Emory Report

April 13, 1998

 Volume 50, No. 28

Three college faculty
honored as excellent teachers

Perhaps even more valuable than the $2,000 prize given to this year's Excellence in Teaching Award recipients are the accompanying parking spaces each will receive as part of the honor. "Everybody knows parking places at Emory have more value than money," said English professor Walter Reed, director of the Center for Teaching and Curriculum.

More seriously, he said of the second annual awards, "We recognize the value of the Emory Williams Awards, but since those awards have been based on balloting of former students, we wanted to create a new set of awards that would ask for evaluation of faculty by their peers. We wanted to draw on the peer evaluation already going on in some departments and encourage other departments who aren't yet doing that to start."

This year's recipients, Chemistry's Preetha Ram, Political Science's Thomas Lancaster and Theater Studies' Tim McDonough, each use different styles of instruction but personify good teaching at Emory-and elsewhere. The professors represent the award catagories for the natural sciences, social sciences and humanities, respectively.

A lecturer in chemistry, Ram impressed the selection committee with the "intelligent and energetic innovation [she has] brought to laboratory instruction . . . [and with her] growing reputation among colleagues in other disciplines in the field of problem-based learning."
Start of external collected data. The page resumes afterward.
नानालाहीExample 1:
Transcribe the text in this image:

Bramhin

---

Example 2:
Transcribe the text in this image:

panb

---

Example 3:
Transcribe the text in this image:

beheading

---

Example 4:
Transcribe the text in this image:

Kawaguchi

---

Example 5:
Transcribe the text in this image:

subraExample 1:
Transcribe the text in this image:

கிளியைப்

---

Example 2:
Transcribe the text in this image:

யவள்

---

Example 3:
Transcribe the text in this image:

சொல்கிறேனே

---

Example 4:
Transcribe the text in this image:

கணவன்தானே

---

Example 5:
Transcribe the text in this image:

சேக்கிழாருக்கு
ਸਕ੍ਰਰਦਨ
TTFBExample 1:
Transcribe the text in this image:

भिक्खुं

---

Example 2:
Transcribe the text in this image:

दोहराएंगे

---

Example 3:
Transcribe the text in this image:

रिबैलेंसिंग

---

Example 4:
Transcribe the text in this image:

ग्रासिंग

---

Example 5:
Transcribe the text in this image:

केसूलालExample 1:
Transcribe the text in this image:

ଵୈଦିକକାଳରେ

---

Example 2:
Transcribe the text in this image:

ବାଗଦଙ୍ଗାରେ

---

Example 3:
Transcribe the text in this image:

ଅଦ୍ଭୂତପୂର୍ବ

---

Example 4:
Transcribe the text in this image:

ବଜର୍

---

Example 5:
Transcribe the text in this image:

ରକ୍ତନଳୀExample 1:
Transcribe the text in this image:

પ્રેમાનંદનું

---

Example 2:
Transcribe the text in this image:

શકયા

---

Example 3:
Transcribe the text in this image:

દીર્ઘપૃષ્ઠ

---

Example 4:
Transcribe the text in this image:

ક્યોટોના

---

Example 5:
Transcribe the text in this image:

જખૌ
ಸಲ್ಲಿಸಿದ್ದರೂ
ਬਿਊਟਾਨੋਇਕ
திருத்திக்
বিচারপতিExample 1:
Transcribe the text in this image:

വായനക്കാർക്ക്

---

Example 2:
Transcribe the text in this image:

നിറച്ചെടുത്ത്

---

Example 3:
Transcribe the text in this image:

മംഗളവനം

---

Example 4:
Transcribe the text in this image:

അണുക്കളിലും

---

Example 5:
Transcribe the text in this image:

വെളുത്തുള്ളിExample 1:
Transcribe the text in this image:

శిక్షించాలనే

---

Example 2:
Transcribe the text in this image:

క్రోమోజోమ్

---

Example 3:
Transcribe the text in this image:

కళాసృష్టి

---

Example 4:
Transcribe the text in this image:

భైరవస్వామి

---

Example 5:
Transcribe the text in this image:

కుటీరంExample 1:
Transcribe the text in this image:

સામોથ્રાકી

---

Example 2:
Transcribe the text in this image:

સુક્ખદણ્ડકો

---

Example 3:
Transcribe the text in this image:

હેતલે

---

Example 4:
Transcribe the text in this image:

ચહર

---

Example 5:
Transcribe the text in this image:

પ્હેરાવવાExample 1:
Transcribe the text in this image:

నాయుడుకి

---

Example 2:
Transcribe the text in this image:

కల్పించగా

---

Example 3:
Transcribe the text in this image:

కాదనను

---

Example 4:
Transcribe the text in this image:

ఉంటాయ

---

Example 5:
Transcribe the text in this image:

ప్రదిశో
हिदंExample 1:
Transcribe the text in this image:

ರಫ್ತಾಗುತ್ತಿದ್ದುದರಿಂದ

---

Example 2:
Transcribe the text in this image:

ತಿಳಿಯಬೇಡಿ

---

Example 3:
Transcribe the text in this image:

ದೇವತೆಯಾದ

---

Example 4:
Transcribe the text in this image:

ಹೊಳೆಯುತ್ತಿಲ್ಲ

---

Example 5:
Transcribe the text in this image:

Ram said her teaching style continues to evolve as "I learn about students, I learn about teaching and I learn about myself. I've come to believe it's a very active process." In classes such as Chemistry 226L, in which her students instruct high school students as part of the "Pebbles Water Quality Project," Ram teaches problem-solving skills as students master their subject matter and prepare to share newfound knowledge with their younger counterparts. This technique works well for smaller, seminar-type classes, but Ram said she'd like to use it in her freshman chemistry class of 150 students. "It's important to start the process of inquiry and discovery in that very first year. That's not really easy to do because of the large number of students, but I'm working on that and hoping something will come out of it."
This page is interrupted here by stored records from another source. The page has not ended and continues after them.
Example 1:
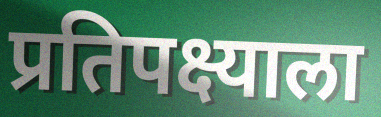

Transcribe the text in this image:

प्रतिपक्ष्याला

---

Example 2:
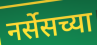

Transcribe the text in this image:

नर्सेसच्या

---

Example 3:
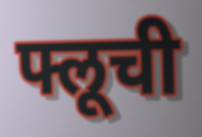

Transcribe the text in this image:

फ्लूची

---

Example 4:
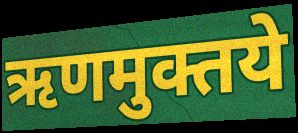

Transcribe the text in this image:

ऋणमुक्तये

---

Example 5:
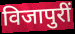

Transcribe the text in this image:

विजापुरींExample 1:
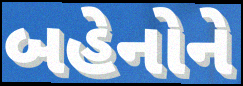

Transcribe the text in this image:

બહેનોને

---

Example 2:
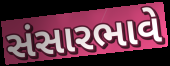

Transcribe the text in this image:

સંસારભાવે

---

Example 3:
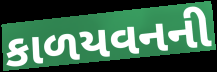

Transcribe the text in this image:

કાળયવનની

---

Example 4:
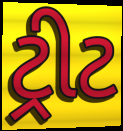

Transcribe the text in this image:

ટ્રીટ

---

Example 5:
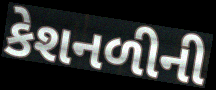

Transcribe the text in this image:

કેશનળીની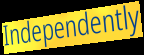
Independently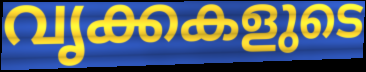
വൃക്കകളുടെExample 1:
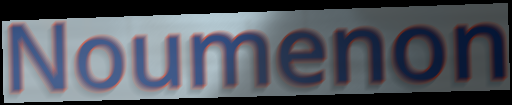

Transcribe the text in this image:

Noumenon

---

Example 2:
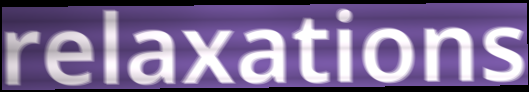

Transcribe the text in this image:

relaxations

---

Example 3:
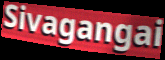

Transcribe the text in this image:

Sivagangai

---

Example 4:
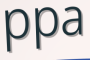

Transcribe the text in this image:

ppa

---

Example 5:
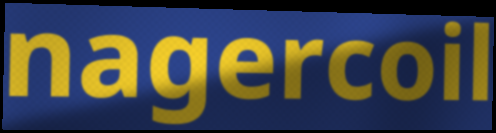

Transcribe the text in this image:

nagercoil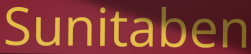
Sunitaben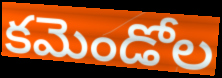
కమెండోలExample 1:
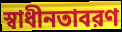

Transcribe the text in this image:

স্বাধীনতাবরণ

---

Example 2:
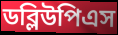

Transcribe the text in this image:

ডব্লিউপিএস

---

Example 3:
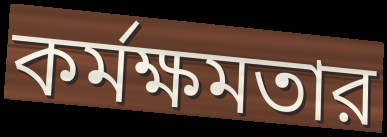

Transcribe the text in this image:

কর্মক্ষমতার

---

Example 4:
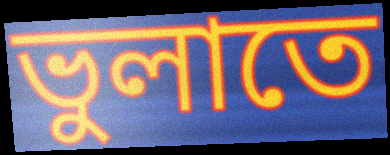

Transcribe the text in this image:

ভুলাতে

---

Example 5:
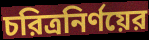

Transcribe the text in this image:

চরিত্রনির্ণয়ের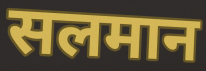
सलमानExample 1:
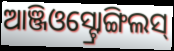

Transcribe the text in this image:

ଆଞ୍ଜିଓସ୍ଟ୍ରୋଙ୍ଗିଲସ୍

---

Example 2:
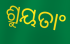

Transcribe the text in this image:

ଶ୍ରୁୟତାଂ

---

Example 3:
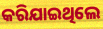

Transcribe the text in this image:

କରିଯାଇଥିଲେ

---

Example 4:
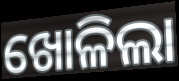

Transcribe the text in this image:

ଖୋଳିଲା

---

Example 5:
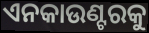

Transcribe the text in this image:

ଏନକାଉଣ୍ଟରକୁ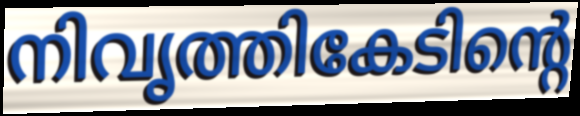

The award committee was impressed by "the range and rigor" of Thomas Lancaster's political science courses and with "the breadth of [his] commitment to students' learning well beyond the departmental classroom." In addition to his duties as associate professor, Lancaster has been involved with Freshman Seminar for 10 years, Oxford's Study Abroad program for five years and is helping develop a special Language Across the Curriculum course for next spring.

Lancaster likes to use the formal classroom as a basis for other types of instruction. For example, to show his students that politics is "collective decision-making," Lancaster might have them read Shantung Compound, a book that describes the types of structural systems Japanese-captured prisoners of war developed in Chinese internment camps during World War II, or they might screen the little-known Tyrone Power movie Abandon Ship (a film about "lifeboat ethics," Lancaster said) and the better-known Twelve Angry Men to illustrate the concept.

Thomas finds a "healthy tension" balancing the demands of teaching and research. "It may rattle the nerves, but professionally I think it's very healthy," he said.

Theater Studies Associate Professor Tim McDonough is on sabbatical this semester and was out of the country for a monthlong sojourn when this article was written. In awarding his prize, the award committee cited the "enthusiastic testimony" of McDonough's colleagues and students about the ways in which his teaching has transformed them as performers both in the classroom and on the stage. He was praised for his service to the TATTO graduate teacher-training program as well.

While on leave, McDonough took the opportunity to perform the lead in Theatre Gael's production of Sebastian Barry's The Steward of Christendom in February. "This is what I'm refurbishing myself with, what I'll learn from and what I'll bring back to my teaching," he said in a February 16 Emory Report article.